FRONT DES LUTTES
22/09/11
Solidarité avec les salariés en grève de la faim devant le siège de Lafarge à St Cloud

Devant l'annonce de fermeture de l'usine Lafarge à Frangey et alors que Lafarge fait des bénéfices records, 12 salariés et le maire de Frangey occupent l'entrée du siège social à St Cloud depuis mardi 20 septembre et y mènent une grève de la faim.

« En surcapacité dans un marché local de petite taille et qui peut difficilement s’adapter à l’évolution des besoins en nouveaux ciments à faible empreinte environnementale ...
La messe est dite : langage technocratique, voix du pouvoir et de la force.
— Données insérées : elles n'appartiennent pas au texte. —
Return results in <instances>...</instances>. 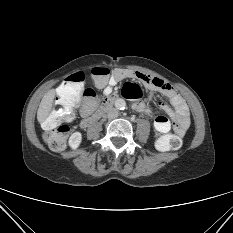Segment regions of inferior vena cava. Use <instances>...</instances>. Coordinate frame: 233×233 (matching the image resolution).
Masks as SVG:
<instances>
[{"label": "inferior vena cava", "instance_id": "obj_1", "mask_svg": "<svg viewBox=\"0 0 233 233\" xmlns=\"http://www.w3.org/2000/svg\"><path fill=\"white\" fill-rule=\"evenodd\" d=\"M118 115H119V113H118L117 109H115V108L110 109L108 111V114H107L109 119H115L118 117Z\"/></svg>", "mask_w": 233, "mask_h": 233}]
</instances>
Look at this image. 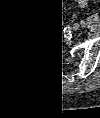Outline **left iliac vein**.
Masks as SVG:
<instances>
[{"label":"left iliac vein","mask_w":100,"mask_h":118,"mask_svg":"<svg viewBox=\"0 0 100 118\" xmlns=\"http://www.w3.org/2000/svg\"><path fill=\"white\" fill-rule=\"evenodd\" d=\"M80 29V25L79 24H74L72 27L73 31H78Z\"/></svg>","instance_id":"left-iliac-vein-1"}]
</instances>
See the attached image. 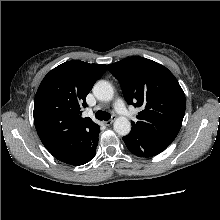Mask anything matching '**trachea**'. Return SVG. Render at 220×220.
<instances>
[{
  "instance_id": "1",
  "label": "trachea",
  "mask_w": 220,
  "mask_h": 220,
  "mask_svg": "<svg viewBox=\"0 0 220 220\" xmlns=\"http://www.w3.org/2000/svg\"><path fill=\"white\" fill-rule=\"evenodd\" d=\"M95 117L98 119V120H104V121H107L111 118V115L107 112H104V111H97L95 113Z\"/></svg>"
}]
</instances>
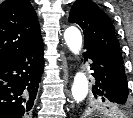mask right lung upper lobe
Listing matches in <instances>:
<instances>
[{
	"instance_id": "right-lung-upper-lobe-1",
	"label": "right lung upper lobe",
	"mask_w": 133,
	"mask_h": 118,
	"mask_svg": "<svg viewBox=\"0 0 133 118\" xmlns=\"http://www.w3.org/2000/svg\"><path fill=\"white\" fill-rule=\"evenodd\" d=\"M41 42L37 15L30 1H4L0 5V63Z\"/></svg>"
}]
</instances>
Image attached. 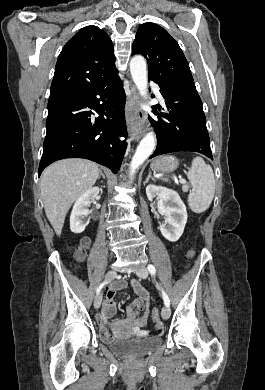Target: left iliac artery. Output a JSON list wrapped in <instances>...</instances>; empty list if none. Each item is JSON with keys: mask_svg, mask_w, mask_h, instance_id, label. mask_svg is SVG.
I'll list each match as a JSON object with an SVG mask.
<instances>
[{"mask_svg": "<svg viewBox=\"0 0 265 390\" xmlns=\"http://www.w3.org/2000/svg\"><path fill=\"white\" fill-rule=\"evenodd\" d=\"M147 268H148V271L150 272V274L154 276L156 273L155 267L152 264H149ZM162 297H163L165 305L169 307L170 306V299H169L168 295L163 290H162Z\"/></svg>", "mask_w": 265, "mask_h": 390, "instance_id": "44dca946", "label": "left iliac artery"}]
</instances>
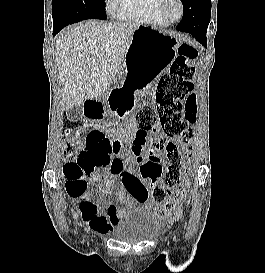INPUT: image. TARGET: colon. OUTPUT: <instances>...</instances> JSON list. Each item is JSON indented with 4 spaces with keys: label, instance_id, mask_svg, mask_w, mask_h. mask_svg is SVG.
Returning <instances> with one entry per match:
<instances>
[{
    "label": "colon",
    "instance_id": "5ec220e1",
    "mask_svg": "<svg viewBox=\"0 0 265 273\" xmlns=\"http://www.w3.org/2000/svg\"><path fill=\"white\" fill-rule=\"evenodd\" d=\"M197 57L198 50L195 47L183 44L179 56L159 80L154 105H143L136 115L139 130L131 150L137 160H141L149 135L157 126L161 128V133L152 135L150 155L165 156L168 165L164 169L155 168L152 171V197L156 203L167 208L173 207L186 192L181 180L187 172L185 160L190 156L184 149L193 144V141H189L190 126L197 120L196 96L191 94ZM67 134L71 139L64 152L68 178L65 187L72 197L91 191L87 177L97 169L110 167L113 147L110 136L99 129L70 130Z\"/></svg>",
    "mask_w": 265,
    "mask_h": 273
}]
</instances>
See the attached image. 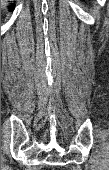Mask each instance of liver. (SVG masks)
<instances>
[{
    "label": "liver",
    "instance_id": "obj_1",
    "mask_svg": "<svg viewBox=\"0 0 109 170\" xmlns=\"http://www.w3.org/2000/svg\"><path fill=\"white\" fill-rule=\"evenodd\" d=\"M8 0H2V5L5 6Z\"/></svg>",
    "mask_w": 109,
    "mask_h": 170
}]
</instances>
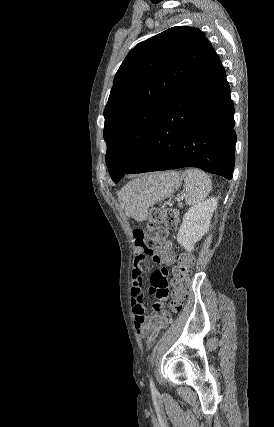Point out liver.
<instances>
[{
  "mask_svg": "<svg viewBox=\"0 0 274 427\" xmlns=\"http://www.w3.org/2000/svg\"><path fill=\"white\" fill-rule=\"evenodd\" d=\"M118 196H119V202H120V204H121L122 208H124V210H126L125 206H123V204H122V200H121V192H118Z\"/></svg>",
  "mask_w": 274,
  "mask_h": 427,
  "instance_id": "6515ba94",
  "label": "liver"
}]
</instances>
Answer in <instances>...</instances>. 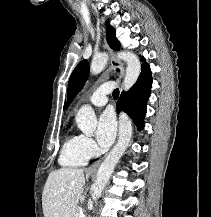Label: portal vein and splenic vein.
I'll return each mask as SVG.
<instances>
[{
    "label": "portal vein and splenic vein",
    "instance_id": "18ae733b",
    "mask_svg": "<svg viewBox=\"0 0 211 217\" xmlns=\"http://www.w3.org/2000/svg\"><path fill=\"white\" fill-rule=\"evenodd\" d=\"M79 217H84L83 212H80Z\"/></svg>",
    "mask_w": 211,
    "mask_h": 217
}]
</instances>
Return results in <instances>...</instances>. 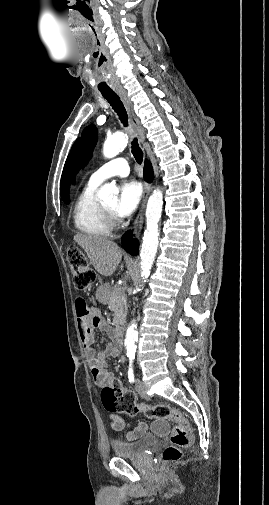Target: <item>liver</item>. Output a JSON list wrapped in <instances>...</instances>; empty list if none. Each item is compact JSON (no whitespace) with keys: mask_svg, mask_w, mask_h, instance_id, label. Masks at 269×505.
I'll use <instances>...</instances> for the list:
<instances>
[{"mask_svg":"<svg viewBox=\"0 0 269 505\" xmlns=\"http://www.w3.org/2000/svg\"><path fill=\"white\" fill-rule=\"evenodd\" d=\"M73 239L84 249L90 263L99 274L107 277L115 272L122 258V252L116 243L81 233L76 234ZM120 269L123 270V264Z\"/></svg>","mask_w":269,"mask_h":505,"instance_id":"obj_1","label":"liver"}]
</instances>
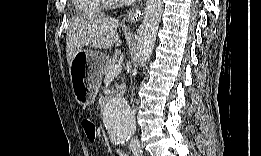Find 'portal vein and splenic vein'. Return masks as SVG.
<instances>
[{
    "label": "portal vein and splenic vein",
    "mask_w": 261,
    "mask_h": 156,
    "mask_svg": "<svg viewBox=\"0 0 261 156\" xmlns=\"http://www.w3.org/2000/svg\"><path fill=\"white\" fill-rule=\"evenodd\" d=\"M122 70L121 64H115L111 67L108 76H115L118 75Z\"/></svg>",
    "instance_id": "obj_1"
}]
</instances>
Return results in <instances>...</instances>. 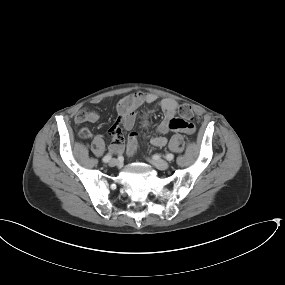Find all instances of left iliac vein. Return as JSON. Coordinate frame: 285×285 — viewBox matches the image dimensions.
<instances>
[{
	"instance_id": "obj_1",
	"label": "left iliac vein",
	"mask_w": 285,
	"mask_h": 285,
	"mask_svg": "<svg viewBox=\"0 0 285 285\" xmlns=\"http://www.w3.org/2000/svg\"><path fill=\"white\" fill-rule=\"evenodd\" d=\"M150 163H152L159 170H166L169 167V163L166 160L156 157L150 159Z\"/></svg>"
}]
</instances>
La direction de Lafarge Ciments a communiqué ! »

Eux, ils se battent pour le maintien de l'industrie et des compétences de chacun d'entre eux :

Vous pouvez suivre leur lutte sur leur blog à cette adresse :

http://frangey.over-blog.com

Et vous pouvez leur apporter votre soutien en signant la pétition en ligne

Aujourd'hui, rendez-vous est donné à tous les militants, aux syndicalistes, aux élus et aux symapthisants à 11 heures devant le siège social du groupe Lafarge au 5 Boulevard Louis Loucheur à Saint-Cloud pour manifester notre solidarité aux 12 grévistes.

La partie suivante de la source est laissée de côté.